Le navi che partono ci insegnano a non possedere
La maturità non è indifferenza. È scegliere di amare senza trattenere. È benedire la nave che parte sapendo che non tutto ciò che si allontana è una perdita. A volte è la prova che abbiamo generato libertà
Una nave che salpa non è uno spettacolo romantico: è un atto di rottura. Taglia la corda, sposta equilibri, cambia per sempre la geografia di qualcuno. E quando succede, che sia un alunno in Erasmus, un amico che accetta un lavoro lontano o altro, non perdiamo solo una presenza. Perdiamo l’illusione di controllo.
“Quando parte una nave ovunque sia parte con lei un po’ della vita mia…” è la confessione di chi ha capito che amare significa esporsi alla partenza. Noi non soffriamo perché qualcuno va via. Soffriamo perché avevamo costruito il nostro equilibrio sulla sua permanenza.

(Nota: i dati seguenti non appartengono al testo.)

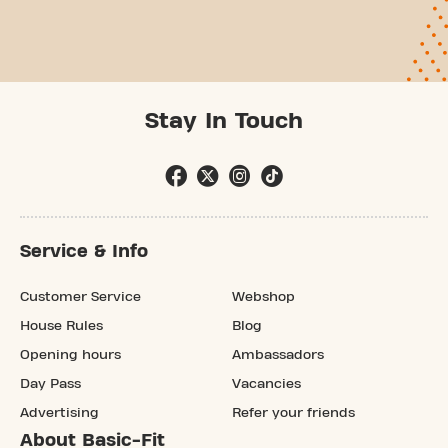
Stay In Touch
Service & Info
Customer Service
Webshop
House Rules
Blog
Opening hours
Ambassadors
Day Pass
Vacancies
Advertising
Refer your friends
About Basic-Fit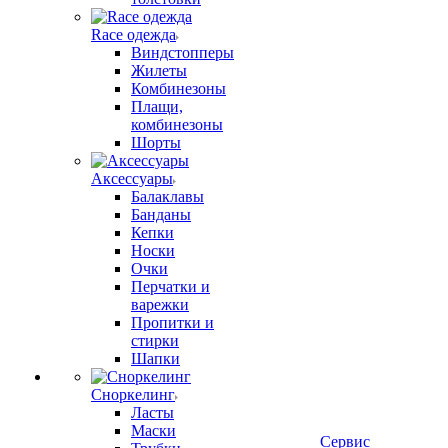
Race одежда
Виндстопперы
Жилеты
Комбинезоны
Плащи,
комбинезоны
Шорты
Аксессуары
Балаклавы
Банданы
Кепки
Носки
Очки
Перчатки и
варежки
Пропитки и
стирки
Шапки
Сноркелинг
Ласты
Маски
Сервис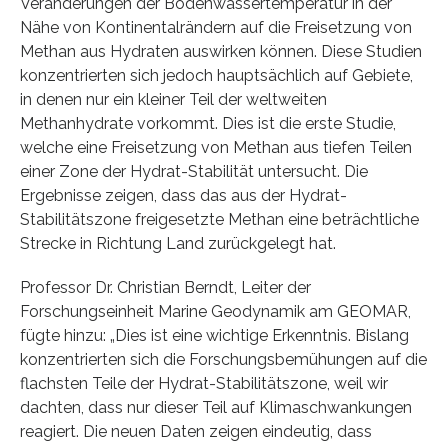
Veränderungen der Bodenwassertemperatur in der
Nähe von Kontinentalrändern auf die Freisetzung von
Methan aus Hydraten auswirken können. Diese Studien
konzentrierten sich jedoch hauptsächlich auf Gebiete,
in denen nur ein kleiner Teil der weltweiten
Methanhydrate vorkommt. Dies ist die erste Studie,
welche eine Freisetzung von Methan aus tiefen Teilen
einer Zone der Hydrat-Stabilität untersucht. Die
Ergebnisse zeigen, dass das aus der Hydrat-
Stabilitätszone freigesetzte Methan eine beträchtliche
Strecke in Richtung Land zurückgelegt hat.
Professor Dr. Christian Berndt, Leiter der
Forschungseinheit Marine Geodynamik am GEOMAR,
fügte hinzu: „Dies ist eine wichtige Erkenntnis. Bislang
konzentrierten sich die Forschungsbemühungen auf die
flachsten Teile der Hydrat-Stabilitätszone, weil wir
dachten, dass nur dieser Teil auf Klimaschwankungen
reagiert. Die neuen Daten zeigen eindeutig, dass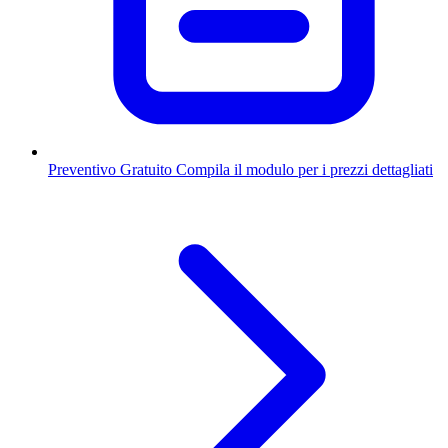
Preventivo Gratuito
Compila il modulo per i prezzi dettagliati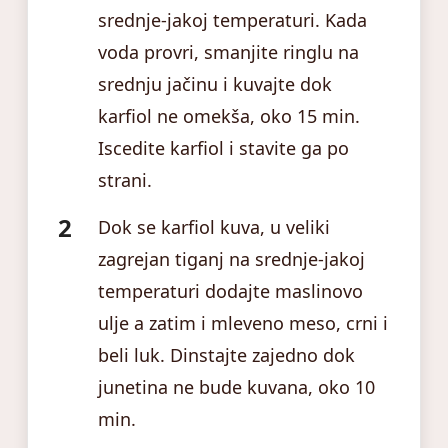
srednje-jakoj temperaturi. Kada
voda provri, smanjite ringlu na
srednju jačinu i kuvajte dok
karfiol ne omekša, oko 15 min.
Iscedite karfiol i stavite ga po
strani.
Dok se karfiol kuva, u veliki
zagrejan tiganj na srednje-jakoj
temperaturi dodajte maslinovo
ulje a zatim i mleveno meso, crni i
beli luk. Dinstajte zajedno dok
junetina ne bude kuvana, oko 10
min.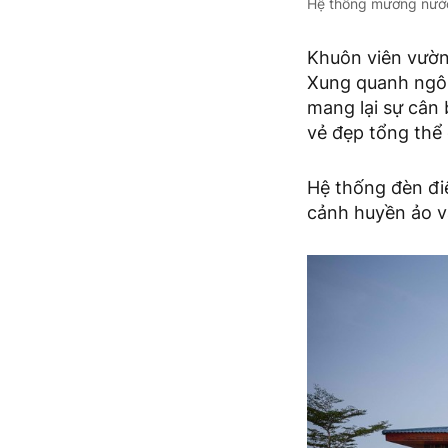
Hệ thống mương nước 
Khuôn viên vườn
Xung quanh ngôi 
mang lại sự cân
vẻ đẹp tổng thể 
Hệ thống đèn điệ
cảnh huyền ảo v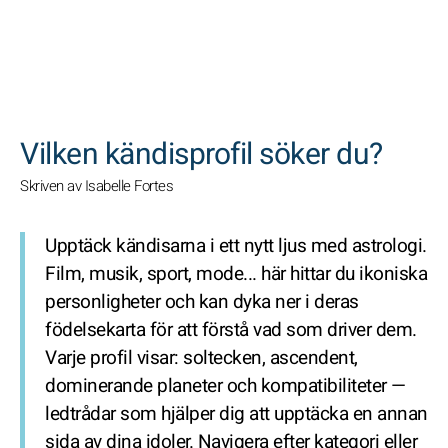
SöK
Vilken kändisprofil söker du?
Skriven av Isabelle Fortes
Upptäck kändisarna i ett nytt ljus med astrologi.
Film, musik, sport, mode... här hittar du ikoniska
personligheter och kan dyka ner i deras
födelsekarta för att förstå vad som driver dem.
Varje profil visar: soltecken, ascendent,
dominerande planeter och kompatibiliteter —
ledtrådar som hjälper dig att upptäcka en annan
sida av dina idoler. Navigera efter kategori eller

Il punto è questo: abbiamo trasformato l’amore in garanzia e l’amicizia in abitudine. Ma le persone non sono parcheggi riservati. Sono rotte. E le rotte cambiano.
Ogni partenza smaschera una domanda decisiva: stavo vivendo o mi stavo appoggiando? Perché se tutta la mia identità dipende da chi resta, allora non sono un porto, sono una boa trascinata dalla corrente.
La maturità non è indifferenza. È scegliere di amare senza trattenere. È benedire la nave che parte sapendo che non tutto ciò che si allontana è una perdita. A volte è la prova che abbiamo generato libertà.
Forse il vero coraggio non è salpare. È restare a guardare l’orizzonte senza diventare prigionieri del molo. Perché prima o poi, diciamocelo, la prossima nave potrebbe essere la nostra. E allora: avremo vissuto abbastanza da non avere paura del mare?